**What you have to do**
Print every line of the material below verbatim, but omit the pictures from your output.

(Stored material from a collection)
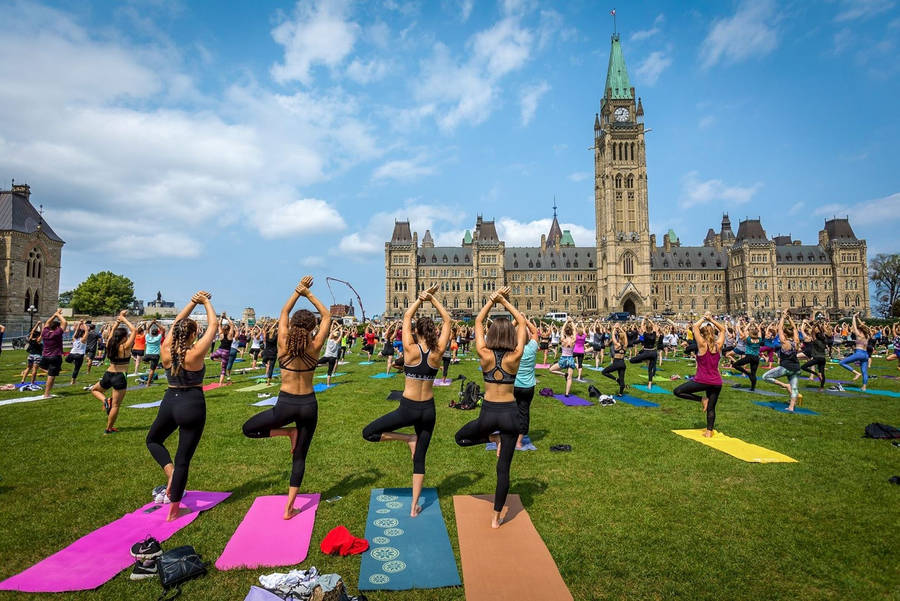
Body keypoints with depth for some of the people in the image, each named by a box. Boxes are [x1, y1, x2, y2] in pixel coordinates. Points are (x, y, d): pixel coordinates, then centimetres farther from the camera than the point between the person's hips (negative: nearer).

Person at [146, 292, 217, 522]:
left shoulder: (165, 350, -6)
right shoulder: (195, 354, -17)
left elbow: (177, 322, 10)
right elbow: (213, 325, -7)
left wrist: (192, 302, 17)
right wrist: (206, 302, 6)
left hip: (170, 402, 4)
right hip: (193, 406, -3)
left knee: (153, 440, 33)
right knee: (183, 458, 7)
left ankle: (170, 471, 8)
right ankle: (174, 510, 17)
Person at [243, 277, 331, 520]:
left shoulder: (284, 343, -7)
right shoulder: (315, 346, -7)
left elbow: (284, 312, 8)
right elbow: (327, 316, 5)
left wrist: (298, 290, 14)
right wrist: (308, 293, 6)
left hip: (286, 404, -2)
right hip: (308, 405, 2)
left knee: (248, 429, 23)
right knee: (299, 457, 13)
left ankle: (289, 432, 9)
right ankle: (289, 508, 15)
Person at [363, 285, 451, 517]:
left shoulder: (410, 349, -13)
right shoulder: (437, 352, -8)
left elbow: (407, 317, -1)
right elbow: (447, 321, 2)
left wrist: (421, 299, 0)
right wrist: (433, 299, -1)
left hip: (408, 409, -4)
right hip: (428, 410, 4)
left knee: (368, 433, 11)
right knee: (419, 458, 15)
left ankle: (409, 439, 3)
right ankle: (414, 506, 19)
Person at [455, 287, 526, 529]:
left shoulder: (485, 355, -10)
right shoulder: (515, 357, -10)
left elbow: (478, 322, 4)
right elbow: (522, 323, 3)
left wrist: (492, 300, 6)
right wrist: (505, 302, 4)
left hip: (488, 412, -1)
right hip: (510, 413, 1)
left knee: (460, 437, 28)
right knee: (503, 468, 11)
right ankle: (496, 517, 19)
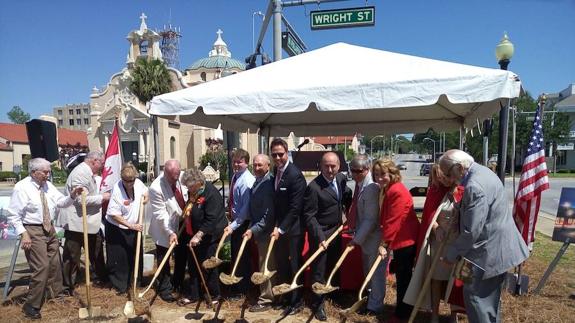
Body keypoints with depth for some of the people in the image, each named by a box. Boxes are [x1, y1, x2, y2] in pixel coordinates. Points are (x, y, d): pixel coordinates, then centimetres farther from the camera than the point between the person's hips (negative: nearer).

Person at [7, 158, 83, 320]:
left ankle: (55, 293, 39)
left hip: (49, 228, 7)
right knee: (42, 267, -11)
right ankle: (31, 305, 5)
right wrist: (23, 234, -19)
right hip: (33, 231, -7)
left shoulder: (48, 185, 4)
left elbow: (61, 202, 5)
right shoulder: (22, 188, -15)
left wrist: (72, 196, -14)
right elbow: (13, 215, -14)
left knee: (55, 263, 18)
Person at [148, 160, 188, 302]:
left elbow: (188, 195, 7)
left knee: (182, 256, 19)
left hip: (182, 225, 6)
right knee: (163, 261, 8)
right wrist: (170, 232, -26)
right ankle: (164, 289, 27)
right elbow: (160, 214, -24)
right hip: (164, 228, -5)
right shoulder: (156, 188, -26)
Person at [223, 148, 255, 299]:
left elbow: (246, 208, -23)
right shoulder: (235, 177, 6)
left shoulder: (247, 181, -21)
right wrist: (231, 218, 11)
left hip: (243, 223, -9)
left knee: (240, 257, 4)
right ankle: (238, 287, 37)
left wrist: (233, 226, -23)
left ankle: (240, 291, 20)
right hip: (235, 222, 9)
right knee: (235, 254, 20)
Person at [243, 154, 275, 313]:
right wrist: (253, 228, 13)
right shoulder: (257, 181, 9)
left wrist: (254, 230, -24)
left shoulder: (268, 184, -21)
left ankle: (265, 300, 15)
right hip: (259, 231, 9)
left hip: (266, 232, -9)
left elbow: (268, 214, -25)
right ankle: (266, 295, 33)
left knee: (265, 267, 2)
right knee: (264, 266, 19)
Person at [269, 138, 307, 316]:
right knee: (281, 263, 17)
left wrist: (281, 228, -20)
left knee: (294, 265, 6)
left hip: (293, 229, -7)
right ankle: (285, 297, 34)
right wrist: (276, 226, 7)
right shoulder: (275, 172, 5)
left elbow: (295, 208, -22)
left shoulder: (295, 175, -20)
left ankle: (296, 301, 23)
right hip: (279, 226, 7)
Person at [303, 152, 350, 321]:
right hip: (320, 233, -6)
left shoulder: (341, 178, -4)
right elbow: (309, 216, -22)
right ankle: (318, 304, 25)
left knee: (334, 265, 24)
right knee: (319, 270, 7)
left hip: (336, 229, 7)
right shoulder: (313, 187, -24)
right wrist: (320, 238, -26)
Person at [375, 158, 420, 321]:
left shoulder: (397, 192, -25)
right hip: (400, 240, 10)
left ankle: (402, 314, 20)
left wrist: (384, 244, -20)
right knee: (402, 275, 24)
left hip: (406, 241, -10)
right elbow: (386, 218, 14)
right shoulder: (388, 190, 8)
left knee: (403, 277, 4)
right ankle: (404, 310, 43)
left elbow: (393, 221, -25)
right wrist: (385, 241, 14)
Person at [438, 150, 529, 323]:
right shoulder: (482, 171, 6)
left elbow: (471, 231, -26)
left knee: (475, 295, -1)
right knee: (490, 296, 23)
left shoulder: (474, 186, -27)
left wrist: (451, 254, -15)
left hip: (490, 251, -10)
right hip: (499, 247, 10)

**Result below**
Body keypoints with depth for some of the people in the image, each named by a box. Boxes are [x1, y1, x2, y2] in pixel coordinates. Points are (x, y, d): pixel coordinates, then centimetres farther from the camera than the point between the person's hips (negative: nearer).

Person at [146, 292, 217, 522]:
left shoulder: (165, 350, -6)
right shoulder: (195, 354, -17)
left elbow: (177, 322, 10)
right elbow: (213, 325, -7)
left wrist: (192, 302, 17)
right wrist: (206, 302, 6)
left hip: (170, 402, 4)
right hip: (193, 406, -3)
left knee: (153, 440, 33)
right knee: (183, 458, 7)
left ankle: (170, 471, 8)
right ankle: (174, 510, 17)
Person at [243, 277, 331, 520]:
left shoulder: (284, 343, -7)
right shoulder: (315, 346, -7)
left elbow: (284, 312, 8)
right elbow: (327, 316, 5)
left wrist: (298, 290, 14)
right wrist: (308, 293, 6)
left hip: (286, 404, -2)
right hip: (308, 405, 2)
left knee: (248, 429, 23)
right knee: (299, 457, 13)
left ankle: (289, 432, 9)
right ankle: (289, 508, 15)
Person at [363, 285, 451, 517]:
left shoulder: (410, 349, -13)
right shoulder: (437, 352, -8)
left elbow: (407, 317, -1)
right elbow: (447, 321, 2)
left wrist: (421, 299, 0)
right wrist: (433, 299, -1)
left hip: (408, 409, -4)
right hip: (428, 410, 4)
left knee: (368, 433, 11)
right knee: (419, 458, 15)
left ankle: (409, 439, 3)
right ankle: (414, 506, 19)
Person at [455, 287, 526, 529]:
left shoulder: (485, 355, -10)
right shoulder: (515, 357, -10)
left elbow: (478, 322, 4)
right elbow: (522, 323, 3)
left wrist: (492, 300, 6)
right wrist: (505, 302, 4)
left hip: (488, 412, -1)
right hip: (510, 413, 1)
left knee: (460, 437, 28)
right knee: (503, 468, 11)
right ankle: (496, 517, 19)
Body keypoints with depth for some of the people in the image, each named by a box. Boxes are [x1, y1, x2, y2] in pixel coordinates. Points are (x, y, d): pixel coordinates, then centimetres farther from the camera than the point between the person's hips (negative: nearer).

Person at [7, 158, 83, 320]:
left ankle: (55, 293, 39)
left hip: (49, 228, 7)
right knee: (42, 267, -11)
right ankle: (31, 305, 5)
right wrist: (23, 234, -19)
right hip: (33, 231, -7)
left shoulder: (48, 185, 4)
left elbow: (61, 202, 5)
right shoulder: (22, 188, -15)
left wrist: (72, 196, -14)
right elbow: (13, 215, -14)
left knee: (55, 263, 18)
Person at [148, 160, 188, 302]:
left elbow: (188, 195, 7)
left knee: (182, 256, 19)
left hip: (182, 225, 6)
right knee: (163, 261, 8)
right wrist: (170, 232, -26)
right ankle: (164, 289, 27)
right elbow: (160, 214, -24)
right hip: (164, 228, -5)
right shoulder: (156, 188, -26)
Person at [223, 148, 255, 299]:
left elbow: (246, 208, -23)
right shoulder: (235, 177, 6)
left shoulder: (247, 181, -21)
right wrist: (231, 218, 11)
left hip: (243, 223, -9)
left knee: (240, 257, 4)
right ankle: (238, 287, 37)
left wrist: (233, 226, -23)
left ankle: (240, 291, 20)
right hip: (235, 222, 9)
right knee: (235, 254, 20)
Person at [243, 154, 275, 313]:
right wrist: (253, 228, 13)
right shoulder: (257, 181, 9)
left wrist: (254, 230, -24)
left shoulder: (268, 184, -21)
left ankle: (265, 300, 15)
right hip: (259, 231, 9)
left hip: (266, 232, -9)
left elbow: (268, 214, -25)
right ankle: (266, 295, 33)
left knee: (265, 267, 2)
right knee: (264, 266, 19)
Person at [269, 138, 307, 316]:
right knee: (281, 263, 17)
left wrist: (281, 228, -20)
left knee: (294, 265, 6)
left hip: (293, 229, -7)
right ankle: (285, 297, 34)
right wrist: (276, 226, 7)
right shoulder: (275, 172, 5)
left elbow: (295, 208, -22)
left shoulder: (295, 175, -20)
left ankle: (296, 301, 23)
right hip: (279, 226, 7)
Person at [303, 152, 350, 321]:
right hip: (320, 233, -6)
left shoulder: (341, 178, -4)
right elbow: (309, 216, -22)
right ankle: (318, 304, 25)
left knee: (334, 265, 24)
right knee: (319, 270, 7)
left hip: (336, 229, 7)
right shoulder: (313, 187, -24)
right wrist: (320, 238, -26)
Person at [375, 158, 420, 321]:
left shoulder: (397, 192, -25)
right hip: (400, 240, 10)
left ankle: (402, 314, 20)
left wrist: (384, 244, -20)
right knee: (402, 275, 24)
left hip: (406, 241, -10)
right elbow: (386, 218, 14)
right shoulder: (388, 190, 8)
left knee: (403, 277, 4)
right ankle: (404, 310, 43)
left elbow: (393, 221, -25)
right wrist: (385, 241, 14)
Person at [438, 150, 529, 323]:
right shoulder: (482, 171, 6)
left elbow: (471, 231, -26)
left knee: (475, 295, -1)
right knee: (490, 296, 23)
left shoulder: (474, 186, -27)
left wrist: (451, 254, -15)
left hip: (490, 251, -10)
right hip: (499, 247, 10)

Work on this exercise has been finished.